[SOURCE DATA]

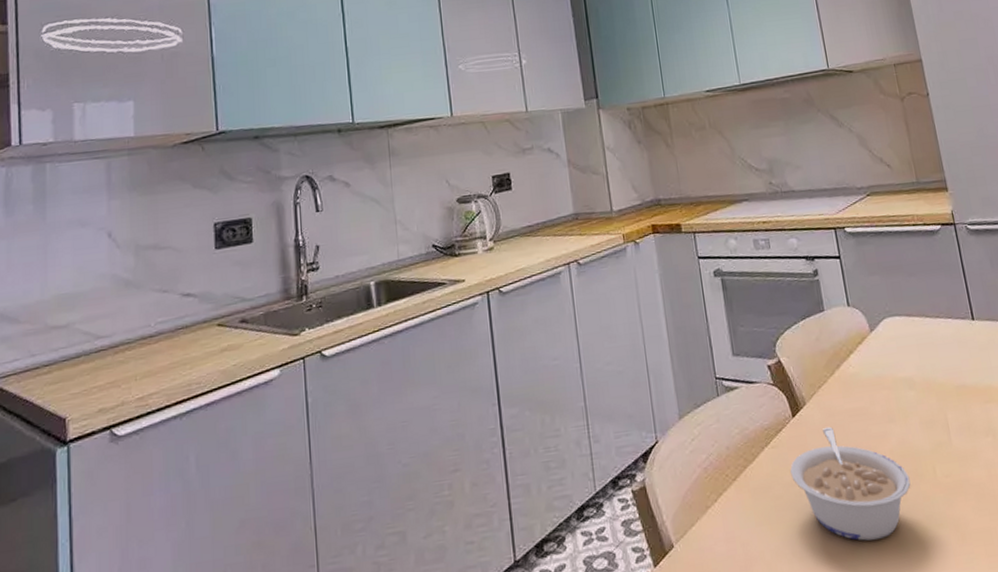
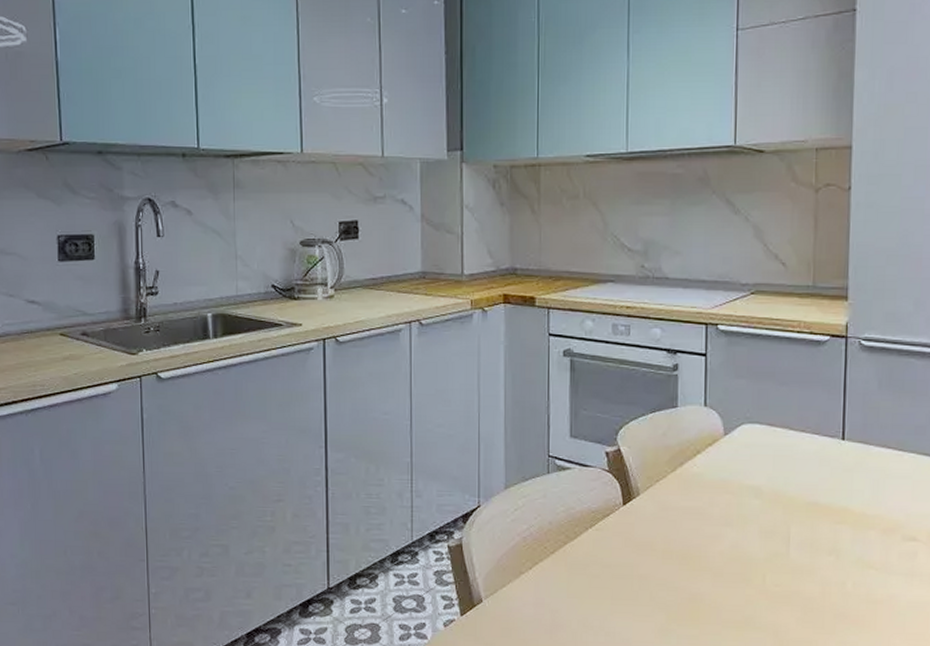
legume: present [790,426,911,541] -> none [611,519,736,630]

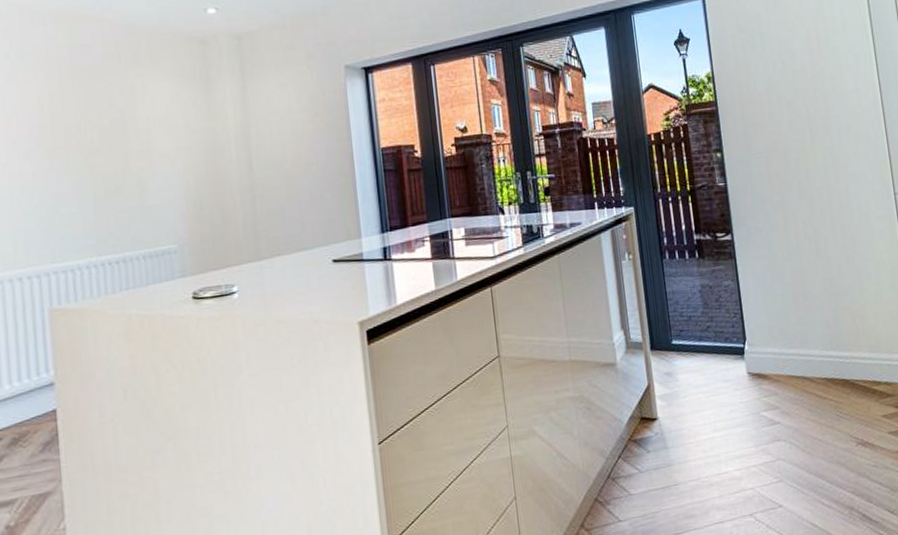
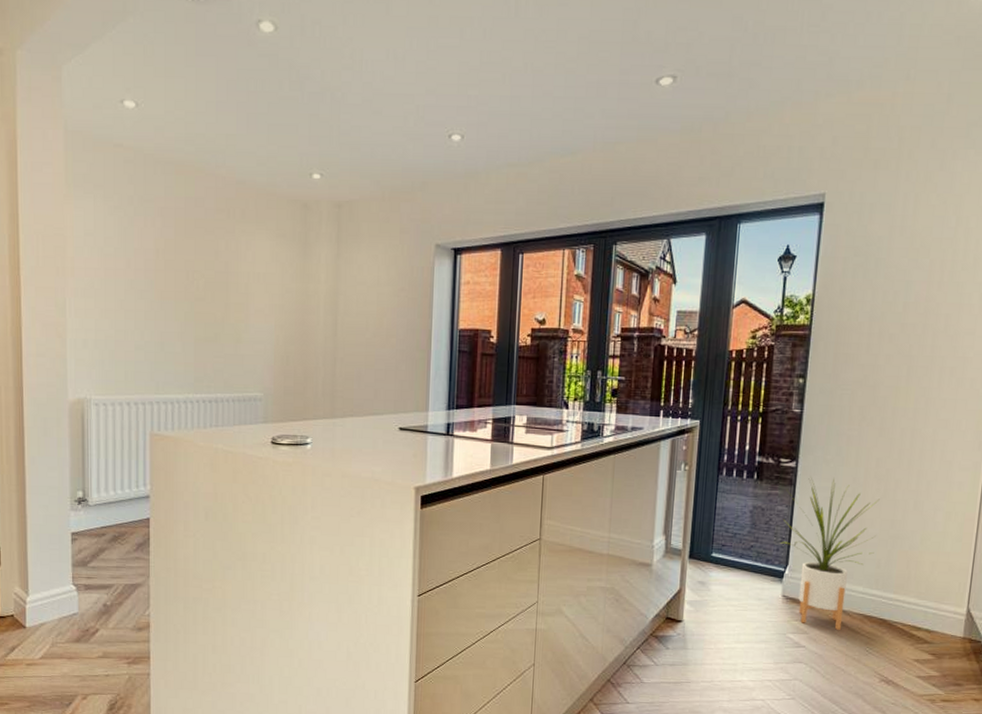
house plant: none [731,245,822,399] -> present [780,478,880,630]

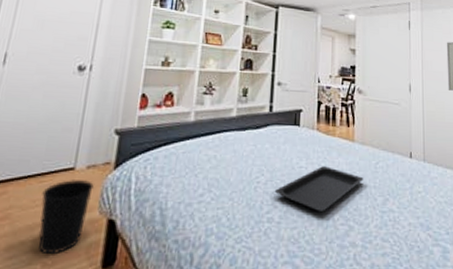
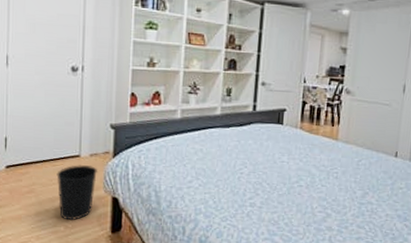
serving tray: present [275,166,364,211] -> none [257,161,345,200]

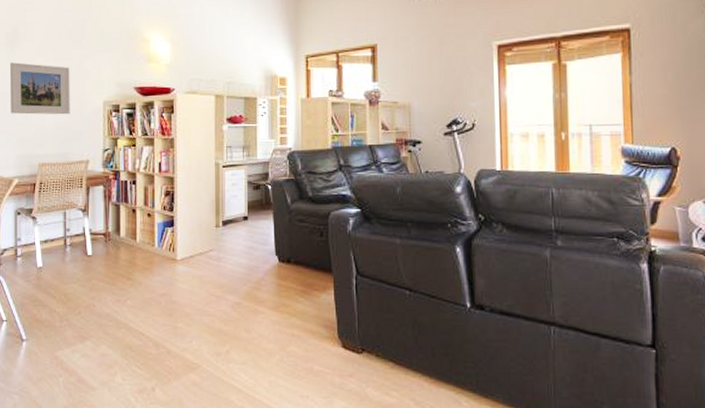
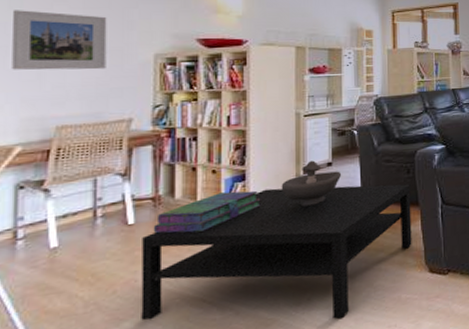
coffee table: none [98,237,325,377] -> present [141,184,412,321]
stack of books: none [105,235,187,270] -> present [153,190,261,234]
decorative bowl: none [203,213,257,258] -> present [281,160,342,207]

[/SOURCE DATA]
[SOURCE DATA]

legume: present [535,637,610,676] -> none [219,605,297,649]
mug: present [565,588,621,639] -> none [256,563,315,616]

[/SOURCE DATA]

**WORK TASK**
From the material above, give again exactly the lines from the one that contains "house plant: none" through the one that contains "decorative bowl: none", and leave out the pictures.

**TASK RESPONSE**
house plant: none [731,245,822,399] -> present [780,478,880,630]

serving tray: present [275,166,364,211] -> none [257,161,345,200]

coffee table: none [98,237,325,377] -> present [141,184,412,321]
stack of books: none [105,235,187,270] -> present [153,190,261,234]
decorative bowl: none [203,213,257,258] -> present [281,160,342,207]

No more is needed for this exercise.